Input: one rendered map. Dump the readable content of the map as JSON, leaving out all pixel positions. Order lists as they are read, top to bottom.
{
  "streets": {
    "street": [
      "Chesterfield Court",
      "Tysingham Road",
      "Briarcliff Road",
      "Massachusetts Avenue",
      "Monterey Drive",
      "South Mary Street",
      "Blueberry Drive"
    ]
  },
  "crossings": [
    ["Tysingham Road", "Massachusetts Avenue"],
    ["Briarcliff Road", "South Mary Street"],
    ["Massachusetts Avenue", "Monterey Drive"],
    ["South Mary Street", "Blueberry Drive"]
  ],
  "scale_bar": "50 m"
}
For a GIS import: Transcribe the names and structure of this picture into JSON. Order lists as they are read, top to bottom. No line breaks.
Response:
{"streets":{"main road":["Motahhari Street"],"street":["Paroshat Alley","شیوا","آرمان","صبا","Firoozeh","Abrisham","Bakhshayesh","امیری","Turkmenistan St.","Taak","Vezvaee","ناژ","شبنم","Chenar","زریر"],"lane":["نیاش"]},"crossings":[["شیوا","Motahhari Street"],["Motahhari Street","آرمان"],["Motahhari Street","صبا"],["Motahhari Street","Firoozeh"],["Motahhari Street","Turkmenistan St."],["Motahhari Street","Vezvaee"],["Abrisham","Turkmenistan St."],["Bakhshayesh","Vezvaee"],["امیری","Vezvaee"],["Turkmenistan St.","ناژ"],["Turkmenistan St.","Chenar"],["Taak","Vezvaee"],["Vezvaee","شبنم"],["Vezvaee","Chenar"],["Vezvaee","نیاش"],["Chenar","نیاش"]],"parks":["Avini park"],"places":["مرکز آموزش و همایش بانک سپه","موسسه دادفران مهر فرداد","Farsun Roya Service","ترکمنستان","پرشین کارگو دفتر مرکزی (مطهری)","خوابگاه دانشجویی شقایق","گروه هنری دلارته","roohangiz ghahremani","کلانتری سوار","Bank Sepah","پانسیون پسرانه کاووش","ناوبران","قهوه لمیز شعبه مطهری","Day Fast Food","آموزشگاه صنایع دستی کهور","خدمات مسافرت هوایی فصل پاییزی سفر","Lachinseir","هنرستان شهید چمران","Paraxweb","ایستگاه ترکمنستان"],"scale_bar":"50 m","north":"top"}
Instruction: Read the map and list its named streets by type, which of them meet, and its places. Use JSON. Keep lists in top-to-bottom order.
------
Write back every line of the material exactly as it was provided.

=== PROBLEM SOLUTION ===
Input: one rendered map. Dump the readable content of the map as JSON, leaving out all pixel positions. Order lists as they are read, top to bottom.
{
  "streets": {
    "street": [
      "Chesterfield Court",
      "Tysingham Road",
      "Briarcliff Road",
      "Massachusetts Avenue",
      "Monterey Drive",
      "South Mary Street",
      "Blueberry Drive"
    ]
  },
  "crossings": [
    ["Tysingham Road", "Massachusetts Avenue"],
    ["Briarcliff Road", "South Mary Street"],
    ["Massachusetts Avenue", "Monterey Drive"],
    ["South Mary Street", "Blueberry Drive"]
  ],
  "scale_bar": "50 m"
}
For a GIS import: Transcribe the names and structure of this picture into JSON. Order lists as they are read, top to bottom. No line breaks.
Response:
{"streets":{"main road":["Motahhari Street"],"street":["Paroshat Alley","شیوا","آرمان","صبا","Firoozeh","Abrisham","Bakhshayesh","امیری","Turkmenistan St.","Taak","Vezvaee","ناژ","شبنم","Chenar","زریر"],"lane":["نیاش"]},"crossings":[["شیوا","Motahhari Street"],["Motahhari Street","آرمان"],["Motahhari Street","صبا"],["Motahhari Street","Firoozeh"],["Motahhari Street","Turkmenistan St."],["Motahhari Street","Vezvaee"],["Abrisham","Turkmenistan St."],["Bakhshayesh","Vezvaee"],["امیری","Vezvaee"],["Turkmenistan St.","ناژ"],["Turkmenistan St.","Chenar"],["Taak","Vezvaee"],["Vezvaee","شبنم"],["Vezvaee","Chenar"],["Vezvaee","نیاش"],["Chenar","نیاش"]],"parks":["Avini park"],"places":["مرکز آموزش و همایش بانک سپه","موسسه دادفران مهر فرداد","Farsun Roya Service","ترکمنستان","پرشین کارگو دفتر مرکزی (مطهری)","خوابگاه دانشجویی شقایق","گروه هنری دلارته","roohangiz ghahremani","کلانتری سوار","Bank Sepah","پانسیون پسرانه کاووش","ناوبران","قهوه لمیز شعبه مطهری","Day Fast Food","آموزشگاه صنایع دستی کهور","خدمات مسافرت هوایی فصل پاییزی سفر","Lachinseir","هنرستان شهید چمران","Paraxweb","ایستگاه ترکمنستان"],"scale_bar":"50 m","north":"top"}
Instruction: Read the map and list its named streets by type, which of them meet, and its places. Use JSON. Keep lists in top-to-bottom order.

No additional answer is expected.